→ AIM OF THE EXERCISE:
Format as a numbered list, omitting blank lines, the rows from the start of the records through the line containing "exposure: exposure 0.648", inclusive.

→ EXERCISE DATA:
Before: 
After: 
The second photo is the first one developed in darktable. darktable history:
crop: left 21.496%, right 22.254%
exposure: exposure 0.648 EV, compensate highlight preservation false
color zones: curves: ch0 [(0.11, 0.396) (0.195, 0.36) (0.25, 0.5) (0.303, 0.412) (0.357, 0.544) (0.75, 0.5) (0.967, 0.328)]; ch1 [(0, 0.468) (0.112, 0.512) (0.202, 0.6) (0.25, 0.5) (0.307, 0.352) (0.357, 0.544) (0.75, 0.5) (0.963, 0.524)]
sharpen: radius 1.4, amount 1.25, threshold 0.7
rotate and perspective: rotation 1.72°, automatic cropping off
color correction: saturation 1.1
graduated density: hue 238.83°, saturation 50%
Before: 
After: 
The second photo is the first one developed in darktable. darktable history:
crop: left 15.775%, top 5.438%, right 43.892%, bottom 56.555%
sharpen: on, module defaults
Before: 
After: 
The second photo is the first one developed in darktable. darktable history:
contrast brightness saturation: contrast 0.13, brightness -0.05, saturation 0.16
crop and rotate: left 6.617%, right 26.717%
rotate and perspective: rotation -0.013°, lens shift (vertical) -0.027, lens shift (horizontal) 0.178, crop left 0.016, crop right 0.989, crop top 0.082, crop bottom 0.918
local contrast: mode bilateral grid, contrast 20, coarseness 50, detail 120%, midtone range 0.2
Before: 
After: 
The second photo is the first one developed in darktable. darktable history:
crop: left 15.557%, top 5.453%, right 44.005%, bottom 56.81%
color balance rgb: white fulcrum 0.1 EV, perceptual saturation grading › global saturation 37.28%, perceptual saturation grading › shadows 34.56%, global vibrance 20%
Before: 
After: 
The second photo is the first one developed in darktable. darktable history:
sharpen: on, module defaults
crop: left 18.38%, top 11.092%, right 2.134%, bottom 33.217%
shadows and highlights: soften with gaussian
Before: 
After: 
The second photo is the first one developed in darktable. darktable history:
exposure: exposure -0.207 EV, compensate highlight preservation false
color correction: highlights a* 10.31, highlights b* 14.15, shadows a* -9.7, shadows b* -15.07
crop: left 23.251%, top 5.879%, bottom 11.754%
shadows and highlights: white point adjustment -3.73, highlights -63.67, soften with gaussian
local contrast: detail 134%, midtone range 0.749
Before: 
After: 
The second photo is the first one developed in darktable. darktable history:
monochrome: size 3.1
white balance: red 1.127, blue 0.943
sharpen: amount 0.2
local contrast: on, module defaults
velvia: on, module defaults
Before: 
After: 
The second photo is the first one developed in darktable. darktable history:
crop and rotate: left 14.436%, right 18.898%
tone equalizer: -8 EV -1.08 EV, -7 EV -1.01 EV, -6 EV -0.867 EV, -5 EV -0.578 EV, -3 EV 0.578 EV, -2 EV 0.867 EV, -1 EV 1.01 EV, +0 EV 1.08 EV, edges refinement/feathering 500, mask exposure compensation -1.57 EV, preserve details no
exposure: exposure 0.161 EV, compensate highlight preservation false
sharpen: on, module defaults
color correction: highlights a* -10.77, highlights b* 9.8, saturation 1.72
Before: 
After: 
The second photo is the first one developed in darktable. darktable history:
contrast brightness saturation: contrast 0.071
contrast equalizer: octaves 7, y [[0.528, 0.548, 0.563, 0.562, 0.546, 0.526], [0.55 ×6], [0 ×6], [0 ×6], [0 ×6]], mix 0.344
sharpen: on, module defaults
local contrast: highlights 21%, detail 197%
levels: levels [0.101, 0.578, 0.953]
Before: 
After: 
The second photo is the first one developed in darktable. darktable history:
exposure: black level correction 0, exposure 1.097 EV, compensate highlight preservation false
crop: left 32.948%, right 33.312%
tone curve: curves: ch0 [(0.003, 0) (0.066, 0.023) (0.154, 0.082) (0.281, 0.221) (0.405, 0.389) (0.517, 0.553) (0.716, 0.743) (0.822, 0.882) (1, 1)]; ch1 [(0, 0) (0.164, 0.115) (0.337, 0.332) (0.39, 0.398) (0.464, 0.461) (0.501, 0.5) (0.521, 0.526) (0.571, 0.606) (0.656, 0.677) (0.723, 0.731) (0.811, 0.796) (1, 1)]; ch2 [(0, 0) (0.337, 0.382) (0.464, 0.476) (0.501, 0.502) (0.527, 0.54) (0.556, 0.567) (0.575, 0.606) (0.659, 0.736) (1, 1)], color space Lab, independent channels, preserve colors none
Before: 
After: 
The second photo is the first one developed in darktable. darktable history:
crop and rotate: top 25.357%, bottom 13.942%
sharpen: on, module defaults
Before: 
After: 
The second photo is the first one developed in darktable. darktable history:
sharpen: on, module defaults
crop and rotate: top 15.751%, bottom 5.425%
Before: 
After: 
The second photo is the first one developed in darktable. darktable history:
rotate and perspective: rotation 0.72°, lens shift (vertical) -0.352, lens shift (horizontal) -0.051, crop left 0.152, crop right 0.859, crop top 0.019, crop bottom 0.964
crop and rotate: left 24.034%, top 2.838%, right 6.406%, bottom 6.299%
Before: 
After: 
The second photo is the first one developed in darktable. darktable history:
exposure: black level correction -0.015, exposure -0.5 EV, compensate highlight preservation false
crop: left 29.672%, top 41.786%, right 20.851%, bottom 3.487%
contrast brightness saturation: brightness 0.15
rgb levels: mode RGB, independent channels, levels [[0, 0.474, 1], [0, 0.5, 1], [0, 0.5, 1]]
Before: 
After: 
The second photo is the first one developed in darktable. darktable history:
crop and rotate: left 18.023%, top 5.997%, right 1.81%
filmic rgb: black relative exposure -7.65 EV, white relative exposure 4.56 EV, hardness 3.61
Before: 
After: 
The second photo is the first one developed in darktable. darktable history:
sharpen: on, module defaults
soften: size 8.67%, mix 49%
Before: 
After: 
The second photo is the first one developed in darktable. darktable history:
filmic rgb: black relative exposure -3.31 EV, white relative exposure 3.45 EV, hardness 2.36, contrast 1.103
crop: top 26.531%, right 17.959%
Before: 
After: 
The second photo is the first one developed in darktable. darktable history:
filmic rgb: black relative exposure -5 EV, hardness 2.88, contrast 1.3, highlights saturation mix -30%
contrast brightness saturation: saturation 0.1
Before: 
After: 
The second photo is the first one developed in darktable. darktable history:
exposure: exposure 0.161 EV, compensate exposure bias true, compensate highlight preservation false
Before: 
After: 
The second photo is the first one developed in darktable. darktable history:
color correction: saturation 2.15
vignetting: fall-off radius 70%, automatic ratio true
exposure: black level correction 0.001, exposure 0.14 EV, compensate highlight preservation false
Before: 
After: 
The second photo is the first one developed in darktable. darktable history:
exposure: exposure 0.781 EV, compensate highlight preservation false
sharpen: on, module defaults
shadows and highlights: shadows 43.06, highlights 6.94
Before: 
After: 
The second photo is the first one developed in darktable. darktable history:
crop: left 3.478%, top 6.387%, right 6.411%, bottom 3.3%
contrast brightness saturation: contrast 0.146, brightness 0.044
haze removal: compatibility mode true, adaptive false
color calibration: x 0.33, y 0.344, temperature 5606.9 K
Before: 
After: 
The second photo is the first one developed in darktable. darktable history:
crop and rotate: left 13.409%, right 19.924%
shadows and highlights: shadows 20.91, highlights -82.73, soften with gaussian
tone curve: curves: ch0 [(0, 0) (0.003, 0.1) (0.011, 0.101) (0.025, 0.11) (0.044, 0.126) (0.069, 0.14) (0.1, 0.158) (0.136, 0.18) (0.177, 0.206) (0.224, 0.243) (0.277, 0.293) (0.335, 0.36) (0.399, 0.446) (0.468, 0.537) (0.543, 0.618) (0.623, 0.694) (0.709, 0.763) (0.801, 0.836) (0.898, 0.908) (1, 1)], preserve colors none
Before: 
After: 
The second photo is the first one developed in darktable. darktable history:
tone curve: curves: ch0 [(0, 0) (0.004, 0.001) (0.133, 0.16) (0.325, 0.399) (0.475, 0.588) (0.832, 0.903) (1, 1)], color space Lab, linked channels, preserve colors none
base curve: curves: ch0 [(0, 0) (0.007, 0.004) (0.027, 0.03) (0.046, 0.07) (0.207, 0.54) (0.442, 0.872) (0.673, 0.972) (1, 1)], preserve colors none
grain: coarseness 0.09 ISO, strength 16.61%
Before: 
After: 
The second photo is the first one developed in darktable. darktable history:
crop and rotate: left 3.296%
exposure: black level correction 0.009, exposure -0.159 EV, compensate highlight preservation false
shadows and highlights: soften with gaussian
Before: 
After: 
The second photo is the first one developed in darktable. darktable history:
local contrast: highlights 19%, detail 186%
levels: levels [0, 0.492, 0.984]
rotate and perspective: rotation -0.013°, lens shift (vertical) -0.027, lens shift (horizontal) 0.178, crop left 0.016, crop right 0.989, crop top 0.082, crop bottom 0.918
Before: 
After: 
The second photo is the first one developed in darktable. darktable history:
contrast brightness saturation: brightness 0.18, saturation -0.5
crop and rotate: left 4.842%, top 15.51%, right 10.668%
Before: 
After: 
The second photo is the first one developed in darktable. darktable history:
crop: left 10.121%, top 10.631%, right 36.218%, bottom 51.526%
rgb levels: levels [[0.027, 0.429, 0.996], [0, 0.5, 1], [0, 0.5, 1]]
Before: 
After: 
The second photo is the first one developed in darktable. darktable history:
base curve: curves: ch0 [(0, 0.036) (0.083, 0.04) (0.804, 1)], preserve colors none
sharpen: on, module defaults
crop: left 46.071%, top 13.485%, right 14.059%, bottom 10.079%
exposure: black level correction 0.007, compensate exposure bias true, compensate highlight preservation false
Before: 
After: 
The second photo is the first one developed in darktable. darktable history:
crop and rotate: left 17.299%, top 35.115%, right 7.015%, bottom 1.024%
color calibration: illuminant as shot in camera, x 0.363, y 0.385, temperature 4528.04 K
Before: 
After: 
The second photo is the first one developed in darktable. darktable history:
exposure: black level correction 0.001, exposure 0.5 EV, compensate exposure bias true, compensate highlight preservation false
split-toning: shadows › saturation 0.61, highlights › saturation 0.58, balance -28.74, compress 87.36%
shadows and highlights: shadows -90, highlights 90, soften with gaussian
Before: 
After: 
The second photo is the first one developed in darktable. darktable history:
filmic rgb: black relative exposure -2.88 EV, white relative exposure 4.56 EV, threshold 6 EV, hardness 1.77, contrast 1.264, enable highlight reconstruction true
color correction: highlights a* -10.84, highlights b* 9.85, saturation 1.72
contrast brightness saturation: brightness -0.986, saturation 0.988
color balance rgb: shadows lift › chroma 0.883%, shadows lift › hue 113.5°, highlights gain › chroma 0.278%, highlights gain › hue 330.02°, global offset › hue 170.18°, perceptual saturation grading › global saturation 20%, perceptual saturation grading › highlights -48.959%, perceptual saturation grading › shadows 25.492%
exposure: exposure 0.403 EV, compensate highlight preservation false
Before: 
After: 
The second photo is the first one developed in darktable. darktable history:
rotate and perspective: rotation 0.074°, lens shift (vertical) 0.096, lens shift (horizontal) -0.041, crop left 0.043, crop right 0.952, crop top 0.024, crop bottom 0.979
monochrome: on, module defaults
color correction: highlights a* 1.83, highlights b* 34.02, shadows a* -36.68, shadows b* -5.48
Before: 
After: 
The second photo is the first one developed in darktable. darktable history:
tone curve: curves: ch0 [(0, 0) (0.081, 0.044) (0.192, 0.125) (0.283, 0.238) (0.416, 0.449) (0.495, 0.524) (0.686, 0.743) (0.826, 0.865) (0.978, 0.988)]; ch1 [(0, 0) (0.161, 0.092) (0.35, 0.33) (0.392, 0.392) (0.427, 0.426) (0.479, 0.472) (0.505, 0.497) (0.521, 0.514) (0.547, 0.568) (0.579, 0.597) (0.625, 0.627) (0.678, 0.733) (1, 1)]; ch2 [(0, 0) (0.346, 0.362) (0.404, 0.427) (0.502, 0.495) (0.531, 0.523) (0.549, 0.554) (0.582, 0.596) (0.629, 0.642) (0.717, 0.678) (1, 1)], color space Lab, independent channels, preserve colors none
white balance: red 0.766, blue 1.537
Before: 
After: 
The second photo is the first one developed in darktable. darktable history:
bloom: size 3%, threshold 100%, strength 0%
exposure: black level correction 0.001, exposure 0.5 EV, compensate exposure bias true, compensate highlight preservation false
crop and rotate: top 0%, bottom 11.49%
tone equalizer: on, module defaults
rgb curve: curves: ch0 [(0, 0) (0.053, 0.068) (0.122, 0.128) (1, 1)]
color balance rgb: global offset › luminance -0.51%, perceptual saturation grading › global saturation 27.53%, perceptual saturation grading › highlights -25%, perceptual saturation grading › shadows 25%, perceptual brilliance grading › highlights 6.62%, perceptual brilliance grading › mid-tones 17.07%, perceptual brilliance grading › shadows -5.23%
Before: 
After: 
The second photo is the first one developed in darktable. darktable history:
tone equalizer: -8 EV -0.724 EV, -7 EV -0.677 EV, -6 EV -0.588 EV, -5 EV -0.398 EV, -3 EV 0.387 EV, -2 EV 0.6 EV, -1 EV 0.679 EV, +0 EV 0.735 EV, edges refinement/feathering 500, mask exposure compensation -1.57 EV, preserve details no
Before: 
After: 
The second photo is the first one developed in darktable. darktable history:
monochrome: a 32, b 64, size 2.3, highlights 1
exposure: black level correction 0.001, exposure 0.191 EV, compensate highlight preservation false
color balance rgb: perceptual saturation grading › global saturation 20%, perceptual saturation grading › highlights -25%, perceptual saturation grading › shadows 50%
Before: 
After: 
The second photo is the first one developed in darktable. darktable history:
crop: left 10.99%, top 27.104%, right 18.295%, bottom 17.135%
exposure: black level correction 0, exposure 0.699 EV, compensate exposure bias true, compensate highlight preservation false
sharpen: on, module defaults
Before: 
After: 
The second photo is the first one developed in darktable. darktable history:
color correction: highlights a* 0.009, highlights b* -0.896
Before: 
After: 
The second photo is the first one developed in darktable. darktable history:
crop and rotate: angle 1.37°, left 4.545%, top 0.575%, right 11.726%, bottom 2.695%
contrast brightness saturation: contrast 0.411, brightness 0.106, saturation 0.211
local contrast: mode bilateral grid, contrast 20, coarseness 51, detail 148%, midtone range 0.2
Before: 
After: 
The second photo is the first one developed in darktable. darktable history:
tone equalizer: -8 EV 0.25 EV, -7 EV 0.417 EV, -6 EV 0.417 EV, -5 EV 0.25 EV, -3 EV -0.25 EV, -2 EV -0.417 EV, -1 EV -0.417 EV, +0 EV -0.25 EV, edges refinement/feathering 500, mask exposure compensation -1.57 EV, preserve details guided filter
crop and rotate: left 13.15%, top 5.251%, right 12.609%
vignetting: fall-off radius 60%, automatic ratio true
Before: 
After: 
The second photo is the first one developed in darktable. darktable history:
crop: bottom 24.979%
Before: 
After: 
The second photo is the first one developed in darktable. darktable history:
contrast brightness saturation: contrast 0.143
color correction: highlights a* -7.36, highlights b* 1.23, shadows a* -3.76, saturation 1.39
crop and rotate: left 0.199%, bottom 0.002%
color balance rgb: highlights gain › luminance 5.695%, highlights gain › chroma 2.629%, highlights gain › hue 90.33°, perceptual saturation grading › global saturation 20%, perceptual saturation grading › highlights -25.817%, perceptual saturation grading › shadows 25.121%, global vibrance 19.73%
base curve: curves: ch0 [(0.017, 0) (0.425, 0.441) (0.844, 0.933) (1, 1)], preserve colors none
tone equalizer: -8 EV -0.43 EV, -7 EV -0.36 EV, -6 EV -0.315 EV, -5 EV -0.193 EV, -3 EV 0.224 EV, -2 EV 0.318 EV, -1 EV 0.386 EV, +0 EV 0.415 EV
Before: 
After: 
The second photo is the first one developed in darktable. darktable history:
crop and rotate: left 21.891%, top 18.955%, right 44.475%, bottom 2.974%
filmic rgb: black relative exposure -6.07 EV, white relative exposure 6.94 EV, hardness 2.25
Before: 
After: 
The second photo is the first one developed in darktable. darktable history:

→ OUTPUT BELOW:
1. Before: 
2. After: 
3. The second photo is the first one developed in darktable. darktable history:
4. crop: left 21.496%, right 22.254%
5. exposure: exposure 0.648 EV, compensate highlight preservation false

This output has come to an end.